まあ、されたところであたしの気持ちは揺らがないけど。
ふにゃり、とあたしに笑いかけてくるベルを抱きしめそうになる自分を押し殺し、帽子を撫でるだけにおさえる。
まだ旅は長い。
ベルがあたしのことを好きになってくれるよう、ゆっくりがんばればいい。
これからは、ずっとふたりなのだから。
「タブンネ見つかるかな、タブンネ。回復役はパーティに必須だよお!」
「先発組に狩られてるんじゃないかしら」
「もう!もう!なんでそんな怖いこと言うのお!」
「いや、確率の高い予想だし」
「うわあん!!」
あの日、ベルがあたしとの別れをさびしいと言ってくれたとき、あたしは決めたのだ。
絶対にベルと離れない。

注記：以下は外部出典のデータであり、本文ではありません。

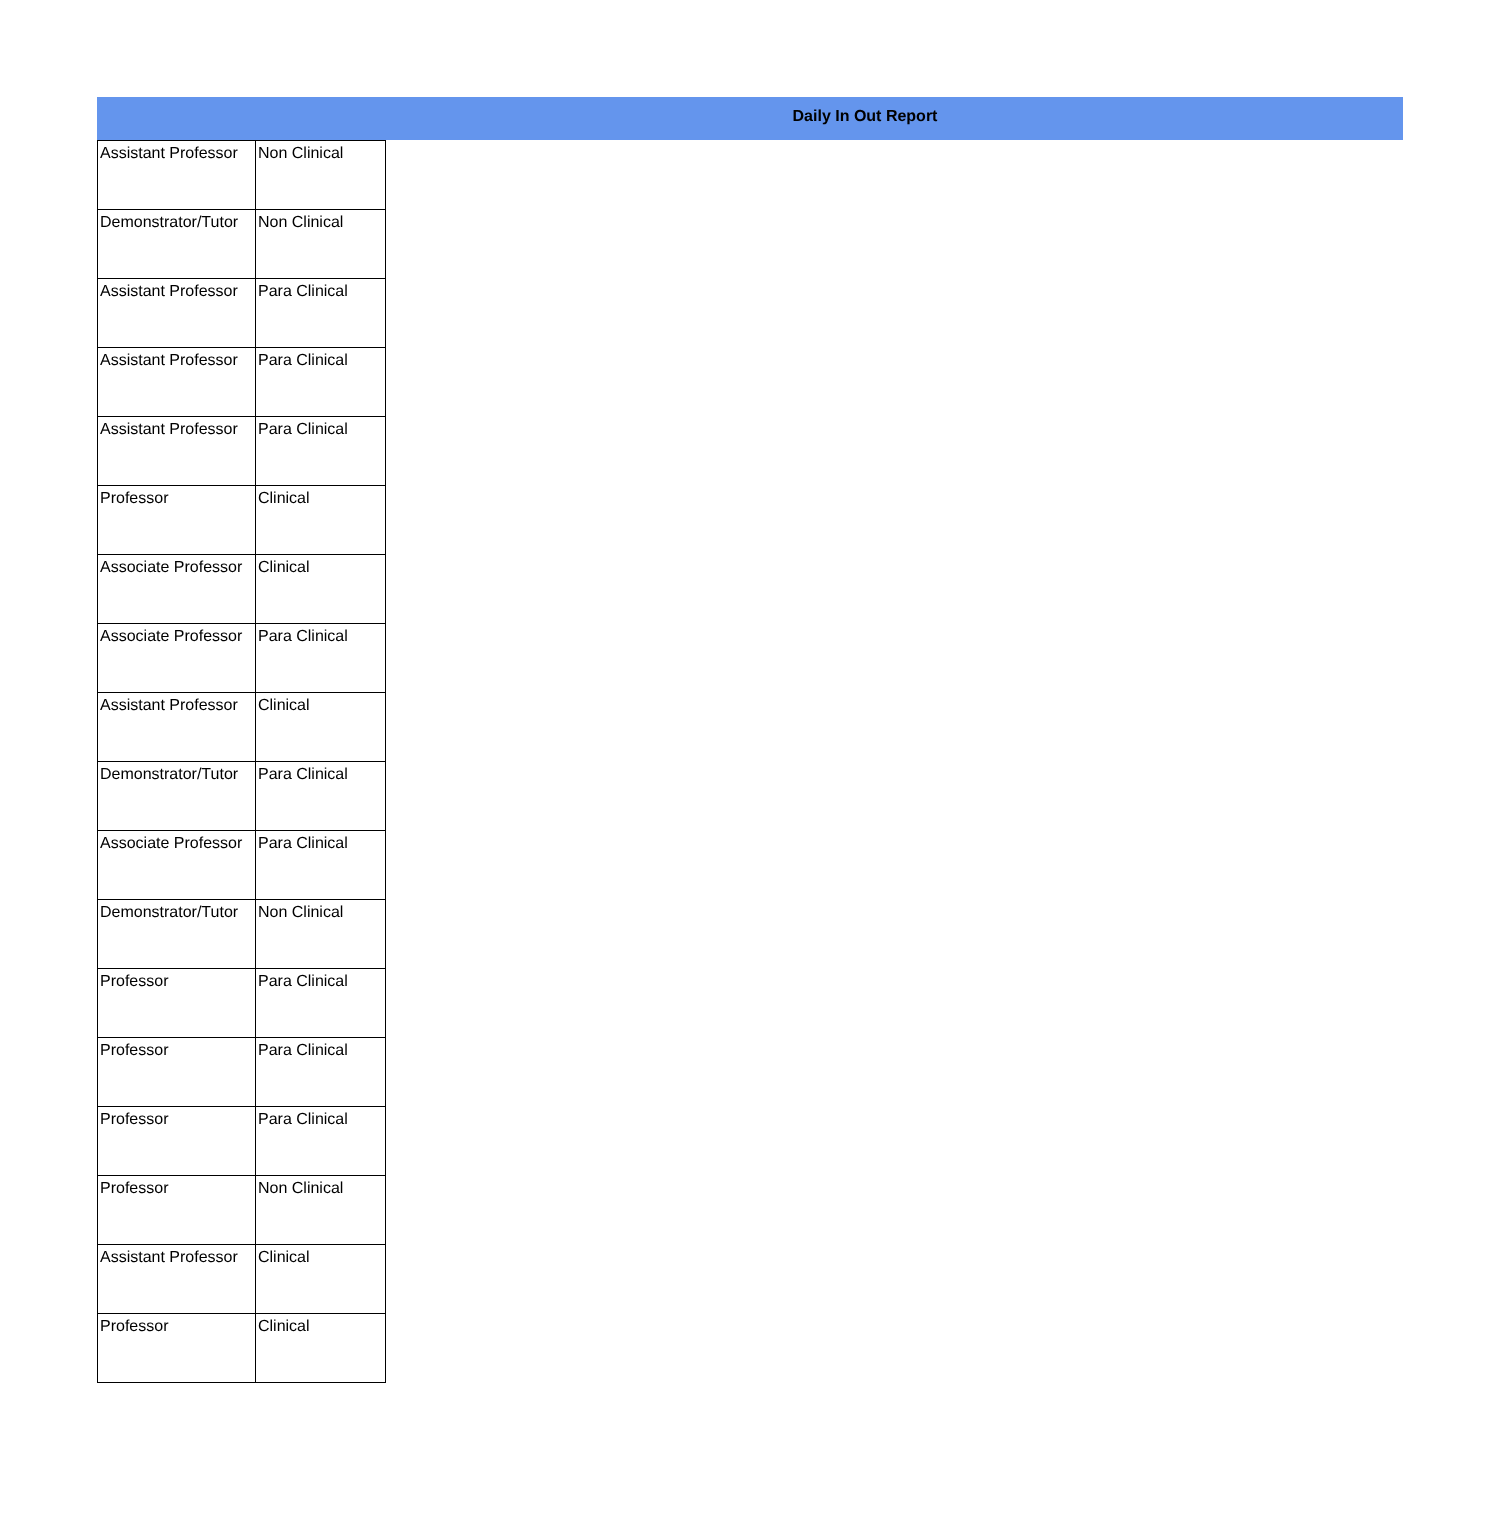Daily In Out Report
| Assistant Professor | Non Clinical |
| Demonstrator/Tutor | Non Clinical |
| Assistant Professor | Para Clinical |
| Assistant Professor | Para Clinical |
| Assistant Professor | Para Clinical |
| Professor | Clinical |
| Associate Professor | Clinical |
| Associate Professor | Para Clinical |
| Assistant Professor | Clinical |
| Demonstrator/Tutor | Para Clinical |
| Associate Professor | Para Clinical |
| Demonstrator/Tutor | Non Clinical |
| Professor | Para Clinical |
| Professor | Para Clinical |
| Professor | Para Clinical |
| Professor | Non Clinical |
| Assistant Professor | Clinical |
| Professor | Clinical |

ずっと一緒にいる。
邪魔はさせない。
誰にも、絶対に。
エゴだとわかっているが、もう止まらないと決めたから。
だから、あたしは誓いを立てた。
ベルの一生を手にすると決めた以上、これから先、あたしはベルを守るために全てを尽くす。
心身ともにだ。
あたしと一緒にいることで、ベルに向けられるあらゆる害意を排除する。
「ねえ、ベル」
「ううぅ……なぁに?」
「……大好きよ」
あなたの好きとは違う意味を乗せて言葉を紡ぐ。
気づくはずもない彼女は、案の定、恥ずかしそうにありがとうとあたしに笑いかける。
ああ。
自己満足でも構わない。
だって、この世界でベルをもっとも笑顔にすることができるのは。
「私も、トウコのこと大好きだよおっ」
あたしだって、胸を張って言い切れるから。
私を好きになってくれる美少女より、美少女同士がいちゃいちゃしてるのをみたい。